The sales agency for cull cattle and bob calves was established in 1987. The sales methods used have evolved over the years.

On January 2, 2006, in conjunction with the acquisition of Levinoff-Colbex enterprises, the sales agency implemented a new carcass-based system for the sale of cull cattle.

The price of cull cattle is determined, in part, on the value of the meat and adjusted by price differential tables based on the grading of the live animal and its carcass weight. This results in the producer receiving a price that reflects the real value of his product.

Bob calves are sold either through public auctions (90%) or directly to producers of grain-fed or milk-fed calves who have signed an agreement in this regard with the Federation (FPBQ) (10%).


Auction network

In 2002, the FPBQ and Gestion S.T.M. inc. created Réseau Encans Québec (REQ), a network of auctions that market 80% of cattle sold through the auction system in Quebec.

This partnership has contributed to a reorganization by reducing the weekly number of sales and consolidating volumes, so as to attract the largest possible number of buyers and ensure greater competition. Auctions that are not part of Réseau Encans Québec are bound by an agreement with the FPBQ.


Levinoff-Colbex

The BSE crisis affected the cattle industry deeply, particularly the marketing of cull cows and heifers. The closing of borders caused a dramatic drop in prices in Canada, with the disappearance of both U.S. buyers and a significant export market. In response to the low market prices, cull cattle were kept at the farm, causing additional costs for producers.

Given the collapse of markets and lack of competition among cull cattle buyers, producers tried several measures in an effort to obtain acceptable prices.

In 2004, the FPBQ obtained a favourable decision from the Régie des marchés agricoles et alimentaires du Québec (RMAAQ) which gave the Federation the authority to set a floor price. However, after a failed attempt to apply it in November 2004, producers blockaded the entrance to the Levinoff-Colbex plant, after which a history-making agreement was reached. Cull cattle producers became owners of the facility!

With its 350 employees, Levinoff-Colbex, has a slaughter capacity of more than 4000 cull animals per week.

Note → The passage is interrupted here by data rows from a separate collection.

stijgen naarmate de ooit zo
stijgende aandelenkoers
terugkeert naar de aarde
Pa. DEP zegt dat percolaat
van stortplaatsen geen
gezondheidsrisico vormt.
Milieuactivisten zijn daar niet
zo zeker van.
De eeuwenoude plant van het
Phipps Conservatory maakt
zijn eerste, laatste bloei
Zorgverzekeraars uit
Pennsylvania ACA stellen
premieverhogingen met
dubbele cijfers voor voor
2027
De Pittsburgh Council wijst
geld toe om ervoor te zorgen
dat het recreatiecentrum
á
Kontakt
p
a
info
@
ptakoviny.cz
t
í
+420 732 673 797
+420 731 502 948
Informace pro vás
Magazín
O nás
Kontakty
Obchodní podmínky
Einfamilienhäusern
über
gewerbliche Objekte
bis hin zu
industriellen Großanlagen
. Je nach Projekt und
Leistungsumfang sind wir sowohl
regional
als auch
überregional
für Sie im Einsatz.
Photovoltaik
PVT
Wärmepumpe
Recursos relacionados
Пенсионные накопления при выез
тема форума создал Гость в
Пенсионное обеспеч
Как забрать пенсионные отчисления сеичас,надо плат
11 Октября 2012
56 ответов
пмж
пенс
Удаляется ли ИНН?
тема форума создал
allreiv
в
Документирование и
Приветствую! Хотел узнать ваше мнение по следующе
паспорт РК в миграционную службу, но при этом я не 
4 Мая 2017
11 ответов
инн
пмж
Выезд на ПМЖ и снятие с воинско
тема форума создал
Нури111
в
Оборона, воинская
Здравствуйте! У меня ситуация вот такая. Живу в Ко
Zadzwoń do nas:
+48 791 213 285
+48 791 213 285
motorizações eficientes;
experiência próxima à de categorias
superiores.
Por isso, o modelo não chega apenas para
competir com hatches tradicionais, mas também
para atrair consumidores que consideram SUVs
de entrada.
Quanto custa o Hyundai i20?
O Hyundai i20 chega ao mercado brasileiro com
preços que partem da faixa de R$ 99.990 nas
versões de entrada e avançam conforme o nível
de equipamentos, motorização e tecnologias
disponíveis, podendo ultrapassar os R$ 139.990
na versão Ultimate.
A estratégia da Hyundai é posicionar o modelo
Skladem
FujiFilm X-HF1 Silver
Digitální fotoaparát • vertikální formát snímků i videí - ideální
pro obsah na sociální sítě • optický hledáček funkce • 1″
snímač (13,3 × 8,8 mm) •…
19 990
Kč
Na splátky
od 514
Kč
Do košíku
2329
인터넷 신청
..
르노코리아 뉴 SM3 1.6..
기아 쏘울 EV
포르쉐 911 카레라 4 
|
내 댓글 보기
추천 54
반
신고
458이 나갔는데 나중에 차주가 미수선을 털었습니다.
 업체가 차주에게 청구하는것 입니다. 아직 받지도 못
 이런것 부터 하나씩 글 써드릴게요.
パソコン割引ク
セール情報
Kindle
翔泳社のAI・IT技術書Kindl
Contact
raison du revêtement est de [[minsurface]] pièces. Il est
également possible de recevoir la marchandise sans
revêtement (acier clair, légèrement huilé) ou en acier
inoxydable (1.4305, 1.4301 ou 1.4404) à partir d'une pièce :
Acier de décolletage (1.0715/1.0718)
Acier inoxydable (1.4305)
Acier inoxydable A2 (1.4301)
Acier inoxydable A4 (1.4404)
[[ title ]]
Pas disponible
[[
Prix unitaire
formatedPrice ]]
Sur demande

In 2008, Levinoff-Colbex generated annual sales of $139 million.

Thanks to this acquisition, producers are assured of selling their production and of receiving the optimal price for their cull cattle, while, in the medium term, recovering a portion of the profits from the slaughtering and processing activities.

 

For more information on market prices, refer to the Price-Info section.

Pierre Ruest,
Chair of the Marketing Committee for Cull Cattle and Bob Calves

"The priorities for 2010-2011 could be summed up in two words: transport and marketing. The cull cattle and bob calves committee recommends an optimal organization of transportation and more efficient marketing of dairy calves that will obtain a fair price."